Después, y gracias la información aportada por las comunidades campesinas, se conoció que cuatro integrantes de este frente disidente perdieron la vida en este bombardeo, entre ellos alias Chinga, uno de los cabecillas de este grupo armado ilegal, el cual tiene presencia no solo en ese municipio, sino en otras localidades de esta parte del país, como son los municipios de Suárez y Buenos Aires.
También se conoció que la cifra de alzados muertos y heridos por este bombardeo es más elevada, como bien lo indicó un médico que fue obligado a atender a estos guerrilleros, toda vez que permanecía secuestrado por este grupo armado ilegal desde el pasado mes de noviembre de 2025.
“Este profesional de la salud era obligado a estar en diferentes campamentos del frente Jaime Martínez ubicados en esos municipios, atendiendo a los disidentes que resultan heridos en estos operativos militares y bombardeos, y en este caso, el profesional presenció que más de siete rebeldes llegaron heridos al sector de La Betulia, Suárez; además del arribo de cuatro cadáveres a ese poblado nortecaucano, de ahí que es un hecho que este operativo sí dio resultados en relación con la neutralización de estos delincuentes”, agregaron los militares consultados.
Mientras tanto, las comunidades que integran el Consejo Comunitario Saija parte baja, Camarones, del resguardo indígena Calle Santa Rosa y de la Sierpe Unión Málaga en el denunciaron la presencia de integrantes de la Armada Nacional desde el 24 de marzo, quienes se ubicado cerca de los lugares de trabajo y en inmediaciones de bienes civiles de los habitantes de esta zona del municipio de Timbiquí.
“Denunciamos públicamente que el día 27 de marzo, en Cupi, las tropas realizaron disparos indiscriminados en zonas de trabajo de las comunidades, poniendo en riesgo la vida e integridad de las personas. Ante esta situación, las comunidades decidieron desplazarse forzadamente y muchas quedaron además en estado de confinamiento, por lo cual solicitamos apoyo de organismos nacionales e internacionales de DD.HH.

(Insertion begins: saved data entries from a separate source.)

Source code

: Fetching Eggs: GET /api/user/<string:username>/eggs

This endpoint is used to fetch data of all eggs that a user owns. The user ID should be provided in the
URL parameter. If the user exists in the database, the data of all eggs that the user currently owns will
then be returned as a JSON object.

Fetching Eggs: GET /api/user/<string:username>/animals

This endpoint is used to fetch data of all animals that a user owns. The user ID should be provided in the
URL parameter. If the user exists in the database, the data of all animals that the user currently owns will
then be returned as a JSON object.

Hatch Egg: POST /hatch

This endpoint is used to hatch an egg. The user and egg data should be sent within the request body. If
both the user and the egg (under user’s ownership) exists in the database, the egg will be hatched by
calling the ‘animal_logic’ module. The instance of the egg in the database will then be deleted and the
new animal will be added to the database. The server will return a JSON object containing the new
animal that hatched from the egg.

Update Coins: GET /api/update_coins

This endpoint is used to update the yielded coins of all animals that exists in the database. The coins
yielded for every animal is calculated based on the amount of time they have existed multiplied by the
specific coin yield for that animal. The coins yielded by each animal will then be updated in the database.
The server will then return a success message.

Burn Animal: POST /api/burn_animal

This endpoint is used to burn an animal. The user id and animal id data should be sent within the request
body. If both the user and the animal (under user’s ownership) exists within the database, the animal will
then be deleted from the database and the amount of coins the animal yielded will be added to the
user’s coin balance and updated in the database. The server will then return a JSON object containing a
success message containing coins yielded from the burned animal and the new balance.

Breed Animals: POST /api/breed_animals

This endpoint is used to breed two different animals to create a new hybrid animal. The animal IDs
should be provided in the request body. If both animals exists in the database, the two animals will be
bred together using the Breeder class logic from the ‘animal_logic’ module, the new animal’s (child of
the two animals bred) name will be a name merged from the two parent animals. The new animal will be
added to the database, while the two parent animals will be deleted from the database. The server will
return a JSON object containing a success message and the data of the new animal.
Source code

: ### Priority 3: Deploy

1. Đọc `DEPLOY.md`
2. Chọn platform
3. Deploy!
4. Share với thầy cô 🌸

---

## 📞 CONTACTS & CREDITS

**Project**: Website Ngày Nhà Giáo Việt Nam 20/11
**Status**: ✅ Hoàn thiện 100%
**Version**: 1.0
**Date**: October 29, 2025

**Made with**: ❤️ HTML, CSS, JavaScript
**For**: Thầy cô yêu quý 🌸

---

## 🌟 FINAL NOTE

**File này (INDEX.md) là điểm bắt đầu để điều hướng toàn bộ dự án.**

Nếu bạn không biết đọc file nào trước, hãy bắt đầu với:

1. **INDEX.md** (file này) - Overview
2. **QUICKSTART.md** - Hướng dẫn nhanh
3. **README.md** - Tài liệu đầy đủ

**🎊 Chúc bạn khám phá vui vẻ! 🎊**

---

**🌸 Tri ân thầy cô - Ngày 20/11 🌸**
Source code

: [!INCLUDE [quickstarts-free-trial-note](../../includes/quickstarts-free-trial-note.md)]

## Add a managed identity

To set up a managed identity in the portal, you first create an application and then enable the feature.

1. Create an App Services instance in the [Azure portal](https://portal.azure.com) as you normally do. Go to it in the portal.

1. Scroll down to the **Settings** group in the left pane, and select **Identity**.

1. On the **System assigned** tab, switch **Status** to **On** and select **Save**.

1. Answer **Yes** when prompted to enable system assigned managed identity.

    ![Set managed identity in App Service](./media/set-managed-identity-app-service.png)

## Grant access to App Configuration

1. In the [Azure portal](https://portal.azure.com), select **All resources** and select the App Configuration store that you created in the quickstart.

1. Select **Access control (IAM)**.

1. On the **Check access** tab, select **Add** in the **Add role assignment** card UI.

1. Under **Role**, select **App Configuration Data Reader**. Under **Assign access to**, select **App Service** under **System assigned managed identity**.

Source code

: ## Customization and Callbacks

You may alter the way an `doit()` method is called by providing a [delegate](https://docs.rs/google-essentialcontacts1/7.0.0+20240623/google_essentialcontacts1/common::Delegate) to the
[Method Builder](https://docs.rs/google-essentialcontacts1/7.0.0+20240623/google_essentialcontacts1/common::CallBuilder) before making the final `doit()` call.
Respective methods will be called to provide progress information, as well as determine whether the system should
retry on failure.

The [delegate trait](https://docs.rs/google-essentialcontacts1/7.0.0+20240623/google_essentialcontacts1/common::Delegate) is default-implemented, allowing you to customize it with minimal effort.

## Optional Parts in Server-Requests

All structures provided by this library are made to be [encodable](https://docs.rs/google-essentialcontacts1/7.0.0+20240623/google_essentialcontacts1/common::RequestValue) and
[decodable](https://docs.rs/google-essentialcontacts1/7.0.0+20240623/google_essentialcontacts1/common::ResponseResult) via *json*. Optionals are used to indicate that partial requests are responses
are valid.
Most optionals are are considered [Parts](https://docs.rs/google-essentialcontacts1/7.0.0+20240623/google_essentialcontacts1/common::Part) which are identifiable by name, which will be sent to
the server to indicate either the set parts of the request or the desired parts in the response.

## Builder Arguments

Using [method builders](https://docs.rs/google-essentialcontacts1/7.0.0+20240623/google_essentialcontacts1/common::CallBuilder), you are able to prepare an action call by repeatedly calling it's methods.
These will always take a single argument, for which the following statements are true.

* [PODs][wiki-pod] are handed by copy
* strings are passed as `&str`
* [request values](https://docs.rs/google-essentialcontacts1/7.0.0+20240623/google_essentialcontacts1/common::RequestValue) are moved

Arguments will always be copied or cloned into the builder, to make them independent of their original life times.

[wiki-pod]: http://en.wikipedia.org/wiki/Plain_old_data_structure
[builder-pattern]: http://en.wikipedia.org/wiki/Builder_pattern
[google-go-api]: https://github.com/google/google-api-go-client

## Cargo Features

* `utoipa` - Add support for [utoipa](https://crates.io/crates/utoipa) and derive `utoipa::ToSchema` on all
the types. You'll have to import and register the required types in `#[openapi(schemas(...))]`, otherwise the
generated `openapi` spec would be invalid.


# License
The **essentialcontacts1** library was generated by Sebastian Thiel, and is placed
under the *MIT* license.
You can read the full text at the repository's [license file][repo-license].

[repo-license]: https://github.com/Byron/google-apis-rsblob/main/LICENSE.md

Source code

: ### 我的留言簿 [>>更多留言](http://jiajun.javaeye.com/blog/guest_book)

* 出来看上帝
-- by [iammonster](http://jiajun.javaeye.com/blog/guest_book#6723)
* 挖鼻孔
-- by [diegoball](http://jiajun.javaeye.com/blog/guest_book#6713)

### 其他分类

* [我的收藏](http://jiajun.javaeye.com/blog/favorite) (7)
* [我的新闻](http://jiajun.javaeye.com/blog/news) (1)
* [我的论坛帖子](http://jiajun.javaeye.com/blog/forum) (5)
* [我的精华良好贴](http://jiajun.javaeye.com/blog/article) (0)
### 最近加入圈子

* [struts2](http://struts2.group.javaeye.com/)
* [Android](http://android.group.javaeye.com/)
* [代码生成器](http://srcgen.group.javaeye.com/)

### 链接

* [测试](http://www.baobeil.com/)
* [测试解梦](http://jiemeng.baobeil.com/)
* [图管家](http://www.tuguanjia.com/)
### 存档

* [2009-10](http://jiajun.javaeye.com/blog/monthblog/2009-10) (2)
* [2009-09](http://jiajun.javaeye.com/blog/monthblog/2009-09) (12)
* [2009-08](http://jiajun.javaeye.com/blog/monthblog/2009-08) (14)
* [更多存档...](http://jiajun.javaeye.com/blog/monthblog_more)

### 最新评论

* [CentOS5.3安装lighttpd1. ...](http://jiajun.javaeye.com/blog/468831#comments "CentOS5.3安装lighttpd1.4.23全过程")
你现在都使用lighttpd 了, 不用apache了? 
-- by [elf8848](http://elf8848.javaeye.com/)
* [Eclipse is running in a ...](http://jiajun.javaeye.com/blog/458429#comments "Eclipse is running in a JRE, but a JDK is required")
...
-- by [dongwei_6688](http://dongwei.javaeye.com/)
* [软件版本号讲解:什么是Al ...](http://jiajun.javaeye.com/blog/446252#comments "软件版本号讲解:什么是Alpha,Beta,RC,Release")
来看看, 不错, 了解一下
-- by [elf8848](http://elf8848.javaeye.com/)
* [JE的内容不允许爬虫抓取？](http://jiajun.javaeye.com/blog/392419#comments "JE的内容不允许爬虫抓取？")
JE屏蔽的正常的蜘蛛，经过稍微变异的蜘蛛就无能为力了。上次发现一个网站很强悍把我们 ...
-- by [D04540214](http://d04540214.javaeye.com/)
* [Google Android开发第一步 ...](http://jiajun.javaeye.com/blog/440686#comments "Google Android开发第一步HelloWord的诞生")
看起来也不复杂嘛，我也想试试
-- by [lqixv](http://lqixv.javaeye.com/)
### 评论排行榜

Además, las autoridades de las comunidades étnicas (resguardos, consejos comunitarios y guardias), adelantar un diálogo con presencia de la alcaldía y demás organismos para proteger a estos civiles”, denunciaron los integrantes de la red de derechos humanos del Suroccidente Colombiano Francisco Isaías Cifuentes.
Así, entonces, es el ambiente de tensión que se vive en esta zona del país, tras el incremento de las confrontaciones entre la fuerza pública y las disidencias de las Farc en las áreas rurales de Buenos Aires, Suárez y López de Micay.